FRIEDRICH NIEWÖHNER.
Simon Dubnow: "Buch des Lebens". Erinnerungen und Gedanken. Materialien zur Geschichte meiner Zeit. Band 1: 1860-1903. Hrsg. im Auftrag des Simon-Dubnow-Instituts für jüdische Geschichte und Kultur von Verena Dohrn. Aus dem Russischen von Vera Bischitzky. Mit einem Vorwort von Dan Diner. Vandenhoeck & Ruprecht Verlag, Göttingen 2004. 537 S., geb., 49,90 [Euro].
Alle Rechte vorbehalten. © F.A.Z. GmbH, Frankfurt am Main
'Die vollständige Übersetzung dieses einzigartigen Dokuments zur Geschichte der Juden in Osteuropa und zur wissenschaftlichen Erforschung des Werks von Dubnow ist ein großer Gewinn für die Wissenschaft des Judentums und die europäische Geschichtswissenschaft.' (Friedrich Niewöhner in der Frankfurter Allgemeinen Zeitung)
Perlentaucher-Notiz zur Süddeutsche Zeitung-Rezension
"Ein großes Werk der Geschichtsschreibung des 20. Jahrhunderts" stellt Simon Dubnows Autobiografie dar, urteilt Thomas Meyer.
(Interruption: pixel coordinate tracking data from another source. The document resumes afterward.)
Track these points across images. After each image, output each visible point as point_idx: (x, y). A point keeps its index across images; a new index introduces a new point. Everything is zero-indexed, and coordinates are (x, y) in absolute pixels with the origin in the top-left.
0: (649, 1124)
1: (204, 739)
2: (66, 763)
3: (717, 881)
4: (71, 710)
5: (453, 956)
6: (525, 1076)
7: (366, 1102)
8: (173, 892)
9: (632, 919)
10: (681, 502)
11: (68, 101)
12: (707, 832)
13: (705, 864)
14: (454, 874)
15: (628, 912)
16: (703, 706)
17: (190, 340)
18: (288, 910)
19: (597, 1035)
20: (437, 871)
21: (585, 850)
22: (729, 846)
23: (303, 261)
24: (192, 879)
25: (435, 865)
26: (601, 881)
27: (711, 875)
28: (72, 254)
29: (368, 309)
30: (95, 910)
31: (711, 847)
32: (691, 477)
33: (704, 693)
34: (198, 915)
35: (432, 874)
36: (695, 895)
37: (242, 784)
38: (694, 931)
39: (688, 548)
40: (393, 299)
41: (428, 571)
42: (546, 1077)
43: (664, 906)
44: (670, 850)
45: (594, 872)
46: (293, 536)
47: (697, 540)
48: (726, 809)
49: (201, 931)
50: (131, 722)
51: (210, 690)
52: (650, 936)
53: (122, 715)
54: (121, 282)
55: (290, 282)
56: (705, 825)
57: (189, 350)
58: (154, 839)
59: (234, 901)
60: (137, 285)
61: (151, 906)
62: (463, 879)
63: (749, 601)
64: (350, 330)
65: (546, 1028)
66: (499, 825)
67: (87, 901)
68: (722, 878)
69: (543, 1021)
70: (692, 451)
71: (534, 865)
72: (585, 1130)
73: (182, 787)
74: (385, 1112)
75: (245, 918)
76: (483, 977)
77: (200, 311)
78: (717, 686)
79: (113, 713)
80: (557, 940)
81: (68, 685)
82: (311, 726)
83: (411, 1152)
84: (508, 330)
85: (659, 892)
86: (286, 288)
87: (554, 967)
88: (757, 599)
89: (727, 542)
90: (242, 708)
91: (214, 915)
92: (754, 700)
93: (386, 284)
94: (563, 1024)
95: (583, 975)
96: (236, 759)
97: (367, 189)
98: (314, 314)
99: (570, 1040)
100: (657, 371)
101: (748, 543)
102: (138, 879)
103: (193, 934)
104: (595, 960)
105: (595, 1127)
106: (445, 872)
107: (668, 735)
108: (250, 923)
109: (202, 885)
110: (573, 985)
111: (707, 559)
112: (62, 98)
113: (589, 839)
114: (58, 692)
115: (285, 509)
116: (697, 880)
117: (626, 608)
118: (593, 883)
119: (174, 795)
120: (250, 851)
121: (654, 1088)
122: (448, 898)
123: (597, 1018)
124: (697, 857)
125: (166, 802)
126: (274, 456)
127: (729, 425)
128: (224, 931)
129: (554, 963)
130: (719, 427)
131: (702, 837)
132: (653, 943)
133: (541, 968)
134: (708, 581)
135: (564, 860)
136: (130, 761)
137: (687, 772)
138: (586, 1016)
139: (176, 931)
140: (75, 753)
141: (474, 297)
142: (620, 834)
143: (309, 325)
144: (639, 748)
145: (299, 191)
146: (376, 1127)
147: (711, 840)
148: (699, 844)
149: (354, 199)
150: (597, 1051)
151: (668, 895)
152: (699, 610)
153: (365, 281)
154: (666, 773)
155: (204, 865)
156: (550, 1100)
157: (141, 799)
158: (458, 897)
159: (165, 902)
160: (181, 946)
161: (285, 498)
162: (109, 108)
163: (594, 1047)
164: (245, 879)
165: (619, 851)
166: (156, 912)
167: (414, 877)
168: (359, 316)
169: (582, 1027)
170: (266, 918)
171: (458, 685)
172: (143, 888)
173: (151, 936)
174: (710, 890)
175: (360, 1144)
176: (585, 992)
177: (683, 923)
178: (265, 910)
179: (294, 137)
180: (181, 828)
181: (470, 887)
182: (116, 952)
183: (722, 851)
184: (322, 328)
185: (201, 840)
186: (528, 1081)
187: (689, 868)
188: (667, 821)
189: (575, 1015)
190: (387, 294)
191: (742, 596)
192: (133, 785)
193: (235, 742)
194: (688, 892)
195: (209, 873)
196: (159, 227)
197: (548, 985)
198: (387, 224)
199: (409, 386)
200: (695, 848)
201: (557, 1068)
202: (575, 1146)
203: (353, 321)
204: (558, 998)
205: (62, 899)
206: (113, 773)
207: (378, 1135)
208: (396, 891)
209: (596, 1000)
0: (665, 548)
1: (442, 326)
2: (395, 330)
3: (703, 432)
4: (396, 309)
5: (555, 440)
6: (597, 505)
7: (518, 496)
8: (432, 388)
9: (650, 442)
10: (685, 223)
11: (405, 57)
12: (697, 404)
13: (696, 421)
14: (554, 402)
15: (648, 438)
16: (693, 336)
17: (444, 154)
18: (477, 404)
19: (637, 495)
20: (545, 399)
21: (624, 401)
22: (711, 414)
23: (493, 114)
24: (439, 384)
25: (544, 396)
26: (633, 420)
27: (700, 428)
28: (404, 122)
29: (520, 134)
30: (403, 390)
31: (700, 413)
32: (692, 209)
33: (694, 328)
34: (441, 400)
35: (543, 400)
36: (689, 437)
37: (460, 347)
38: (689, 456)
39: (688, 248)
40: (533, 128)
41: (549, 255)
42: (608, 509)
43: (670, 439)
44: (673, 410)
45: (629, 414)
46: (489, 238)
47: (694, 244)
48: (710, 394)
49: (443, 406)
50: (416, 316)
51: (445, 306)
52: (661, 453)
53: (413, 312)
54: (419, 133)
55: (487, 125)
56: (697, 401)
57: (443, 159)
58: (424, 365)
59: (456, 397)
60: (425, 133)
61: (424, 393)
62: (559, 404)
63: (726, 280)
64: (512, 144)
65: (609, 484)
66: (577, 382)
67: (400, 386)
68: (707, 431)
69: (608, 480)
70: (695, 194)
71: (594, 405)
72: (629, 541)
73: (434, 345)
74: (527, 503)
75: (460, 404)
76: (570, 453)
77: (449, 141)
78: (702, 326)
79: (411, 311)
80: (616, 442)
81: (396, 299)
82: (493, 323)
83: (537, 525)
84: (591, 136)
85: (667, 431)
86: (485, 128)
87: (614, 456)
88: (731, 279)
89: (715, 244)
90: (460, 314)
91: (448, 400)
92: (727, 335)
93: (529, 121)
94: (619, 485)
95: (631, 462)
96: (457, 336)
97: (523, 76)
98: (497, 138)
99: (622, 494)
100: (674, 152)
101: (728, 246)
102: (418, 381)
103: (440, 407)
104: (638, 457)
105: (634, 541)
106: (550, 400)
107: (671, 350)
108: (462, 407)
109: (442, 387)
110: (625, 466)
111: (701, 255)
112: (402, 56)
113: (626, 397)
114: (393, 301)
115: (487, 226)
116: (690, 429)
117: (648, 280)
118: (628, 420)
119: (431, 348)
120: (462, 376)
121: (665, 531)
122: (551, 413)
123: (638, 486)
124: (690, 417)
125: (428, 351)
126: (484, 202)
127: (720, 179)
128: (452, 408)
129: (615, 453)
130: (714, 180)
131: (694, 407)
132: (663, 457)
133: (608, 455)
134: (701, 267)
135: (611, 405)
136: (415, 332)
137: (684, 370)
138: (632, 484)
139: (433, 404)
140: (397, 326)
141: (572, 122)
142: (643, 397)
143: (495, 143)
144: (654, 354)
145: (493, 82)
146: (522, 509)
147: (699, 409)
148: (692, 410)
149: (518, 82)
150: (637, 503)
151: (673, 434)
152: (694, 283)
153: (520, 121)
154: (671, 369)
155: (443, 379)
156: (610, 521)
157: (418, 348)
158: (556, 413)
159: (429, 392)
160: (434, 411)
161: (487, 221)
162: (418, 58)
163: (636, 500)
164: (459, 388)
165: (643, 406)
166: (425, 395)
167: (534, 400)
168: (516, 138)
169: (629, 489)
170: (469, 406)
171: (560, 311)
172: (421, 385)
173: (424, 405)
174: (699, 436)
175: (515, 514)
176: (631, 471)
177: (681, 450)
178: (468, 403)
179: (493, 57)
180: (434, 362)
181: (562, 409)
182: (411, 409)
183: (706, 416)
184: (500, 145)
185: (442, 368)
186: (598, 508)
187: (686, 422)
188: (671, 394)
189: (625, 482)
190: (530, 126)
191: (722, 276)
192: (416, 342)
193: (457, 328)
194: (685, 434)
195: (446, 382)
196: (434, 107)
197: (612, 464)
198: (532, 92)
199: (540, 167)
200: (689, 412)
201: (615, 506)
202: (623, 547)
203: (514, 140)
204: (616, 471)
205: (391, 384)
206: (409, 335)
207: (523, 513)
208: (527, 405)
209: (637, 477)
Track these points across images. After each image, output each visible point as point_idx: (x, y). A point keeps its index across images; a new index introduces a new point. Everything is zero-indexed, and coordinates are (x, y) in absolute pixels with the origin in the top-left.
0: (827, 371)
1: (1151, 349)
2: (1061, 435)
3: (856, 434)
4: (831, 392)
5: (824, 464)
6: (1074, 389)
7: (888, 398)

In drei Bänden wurde "Das Buch des Lebens" vom Leipziger Dubnow-Institut herausgegeben, in einer Übertragung, die des Verfassers "lebendig-plastischer Sprache" gerecht wird und bereichert ist um "ausführliche Einleitungen", an denen der Rezensent so recht keine Kritik üben mag; zwar seien die Interpretationen "nicht immer stimmig", auch fielen die "Abgrenzungen zur deutsch-jüdischen Kultur" überpointiert aus, und die Rezeptionsgeschichte hätte durchaus nuancenreicher aufbereitet werden können. Gleichwohl habe Verena Dohrns Mannschaft "herausragende Arbeit geleistet" und eine "mustergültige Edition" erstellt. Dubnow, der zu seiner Zeit als legitimer Nachfolger von Heinrich Graetz, dem Verfasser der 1876 vollendeten "Geschichte des jüdischen Volkes von den ältesten Zeiten bis zur Gegenwart", galt, stellt seinen geistigen Werdegang dar und verschränkt diese Entwicklungsgeschichte mit einer Darstellung der historischen Ereignisse und der Geschichte der jüdischen Kulturen in Russland und Deutschland. Eine "ambitionierte Geschichtsphilosophie", verquickt mit der "Innenansicht eines Intellektuellen", resümiert Meyer zufrieden.